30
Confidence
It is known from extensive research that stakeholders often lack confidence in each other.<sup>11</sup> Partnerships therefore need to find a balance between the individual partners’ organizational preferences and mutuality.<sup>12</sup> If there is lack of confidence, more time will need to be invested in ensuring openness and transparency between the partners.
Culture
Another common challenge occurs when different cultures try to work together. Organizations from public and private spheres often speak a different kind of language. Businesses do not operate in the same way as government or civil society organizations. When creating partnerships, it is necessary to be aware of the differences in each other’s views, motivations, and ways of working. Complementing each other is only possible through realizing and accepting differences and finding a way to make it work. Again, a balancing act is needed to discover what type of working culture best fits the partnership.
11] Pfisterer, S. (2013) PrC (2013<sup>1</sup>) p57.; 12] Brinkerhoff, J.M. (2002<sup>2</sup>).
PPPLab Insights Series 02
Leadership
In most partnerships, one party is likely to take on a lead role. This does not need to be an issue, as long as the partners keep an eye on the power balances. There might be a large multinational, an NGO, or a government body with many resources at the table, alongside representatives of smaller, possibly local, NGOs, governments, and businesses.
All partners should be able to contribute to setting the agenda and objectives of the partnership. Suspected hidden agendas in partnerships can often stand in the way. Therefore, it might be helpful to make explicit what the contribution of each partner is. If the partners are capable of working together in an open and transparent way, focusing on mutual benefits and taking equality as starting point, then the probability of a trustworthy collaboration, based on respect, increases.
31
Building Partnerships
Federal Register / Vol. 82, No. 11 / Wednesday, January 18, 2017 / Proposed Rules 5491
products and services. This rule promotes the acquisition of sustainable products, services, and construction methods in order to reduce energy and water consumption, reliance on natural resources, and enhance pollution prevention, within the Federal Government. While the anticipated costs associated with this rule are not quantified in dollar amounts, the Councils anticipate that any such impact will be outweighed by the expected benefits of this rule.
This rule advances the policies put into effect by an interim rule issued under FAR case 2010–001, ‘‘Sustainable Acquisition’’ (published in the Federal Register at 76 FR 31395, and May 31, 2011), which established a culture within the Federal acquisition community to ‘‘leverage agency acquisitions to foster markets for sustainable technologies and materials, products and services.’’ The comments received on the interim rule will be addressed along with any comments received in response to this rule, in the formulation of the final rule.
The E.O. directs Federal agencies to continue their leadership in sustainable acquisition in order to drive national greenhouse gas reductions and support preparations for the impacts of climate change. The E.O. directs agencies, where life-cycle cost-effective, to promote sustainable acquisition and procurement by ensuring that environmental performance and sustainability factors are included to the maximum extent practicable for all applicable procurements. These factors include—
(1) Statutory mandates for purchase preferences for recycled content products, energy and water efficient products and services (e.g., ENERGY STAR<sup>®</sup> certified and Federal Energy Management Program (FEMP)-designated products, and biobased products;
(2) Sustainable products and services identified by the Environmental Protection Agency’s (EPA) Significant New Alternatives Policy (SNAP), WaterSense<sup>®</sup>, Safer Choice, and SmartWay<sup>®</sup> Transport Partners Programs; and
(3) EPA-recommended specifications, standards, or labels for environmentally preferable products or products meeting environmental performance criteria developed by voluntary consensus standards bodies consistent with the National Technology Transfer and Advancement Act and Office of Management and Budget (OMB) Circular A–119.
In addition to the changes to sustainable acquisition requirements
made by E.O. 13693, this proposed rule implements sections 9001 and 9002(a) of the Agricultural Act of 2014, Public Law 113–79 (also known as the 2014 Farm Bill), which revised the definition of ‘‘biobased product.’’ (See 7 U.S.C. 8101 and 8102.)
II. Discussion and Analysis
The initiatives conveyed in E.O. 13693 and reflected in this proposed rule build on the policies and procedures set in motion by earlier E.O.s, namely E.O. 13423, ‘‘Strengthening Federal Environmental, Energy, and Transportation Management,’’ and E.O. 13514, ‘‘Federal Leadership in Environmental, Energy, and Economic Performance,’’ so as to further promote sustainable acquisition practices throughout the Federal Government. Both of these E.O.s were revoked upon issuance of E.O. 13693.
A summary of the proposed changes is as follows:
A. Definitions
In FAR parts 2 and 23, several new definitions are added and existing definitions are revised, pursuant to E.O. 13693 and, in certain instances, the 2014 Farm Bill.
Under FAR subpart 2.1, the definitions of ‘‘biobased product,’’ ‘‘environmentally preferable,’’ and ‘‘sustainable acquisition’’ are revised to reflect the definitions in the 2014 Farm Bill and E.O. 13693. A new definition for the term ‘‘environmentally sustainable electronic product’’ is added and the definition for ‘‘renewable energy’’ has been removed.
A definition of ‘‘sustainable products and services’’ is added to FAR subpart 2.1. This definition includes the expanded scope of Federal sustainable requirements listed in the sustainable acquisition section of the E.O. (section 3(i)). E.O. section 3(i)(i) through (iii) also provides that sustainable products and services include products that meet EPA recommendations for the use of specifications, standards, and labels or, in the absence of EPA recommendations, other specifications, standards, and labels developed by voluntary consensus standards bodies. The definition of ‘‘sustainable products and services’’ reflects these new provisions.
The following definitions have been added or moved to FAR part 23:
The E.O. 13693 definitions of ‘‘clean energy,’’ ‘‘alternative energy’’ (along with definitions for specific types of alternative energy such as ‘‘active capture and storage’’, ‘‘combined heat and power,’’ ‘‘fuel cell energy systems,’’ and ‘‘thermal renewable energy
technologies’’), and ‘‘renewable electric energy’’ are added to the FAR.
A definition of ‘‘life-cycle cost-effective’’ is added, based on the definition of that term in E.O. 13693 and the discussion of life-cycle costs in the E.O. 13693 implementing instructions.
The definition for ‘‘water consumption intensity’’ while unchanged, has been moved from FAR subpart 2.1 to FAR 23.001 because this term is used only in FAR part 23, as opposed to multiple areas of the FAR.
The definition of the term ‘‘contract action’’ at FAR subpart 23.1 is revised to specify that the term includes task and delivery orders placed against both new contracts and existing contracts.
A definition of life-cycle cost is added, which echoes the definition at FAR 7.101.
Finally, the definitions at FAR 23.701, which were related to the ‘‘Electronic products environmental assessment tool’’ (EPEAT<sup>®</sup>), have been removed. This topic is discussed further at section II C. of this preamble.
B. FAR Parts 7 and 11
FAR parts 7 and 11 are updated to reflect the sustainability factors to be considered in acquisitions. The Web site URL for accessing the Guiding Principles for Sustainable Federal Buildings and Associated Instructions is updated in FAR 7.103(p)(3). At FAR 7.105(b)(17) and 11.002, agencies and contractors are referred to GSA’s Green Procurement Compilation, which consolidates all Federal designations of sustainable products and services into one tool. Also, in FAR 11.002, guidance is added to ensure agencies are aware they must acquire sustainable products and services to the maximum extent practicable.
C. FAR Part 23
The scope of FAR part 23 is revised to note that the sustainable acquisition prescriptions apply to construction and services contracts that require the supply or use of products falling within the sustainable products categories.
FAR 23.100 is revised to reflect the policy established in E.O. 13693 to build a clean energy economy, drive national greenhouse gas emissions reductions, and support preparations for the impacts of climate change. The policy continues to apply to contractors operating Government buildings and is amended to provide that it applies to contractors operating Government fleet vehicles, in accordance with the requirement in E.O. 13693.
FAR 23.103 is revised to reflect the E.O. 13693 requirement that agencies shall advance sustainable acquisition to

| EXERCISE GOAL |
Report every line of the material above in which "existing" appears.

| ANSWER SECTION |
In FAR parts 2 and 23, several new definitions are added and existing definitions are revised, pursuant to E.O. 13693 and, in certain instances, the 2014 Farm Bill.
The definition of the term ‘‘contract action’’ at FAR subpart 23.1 is revised to specify that the term includes task and delivery orders placed against both new contracts and existing contracts.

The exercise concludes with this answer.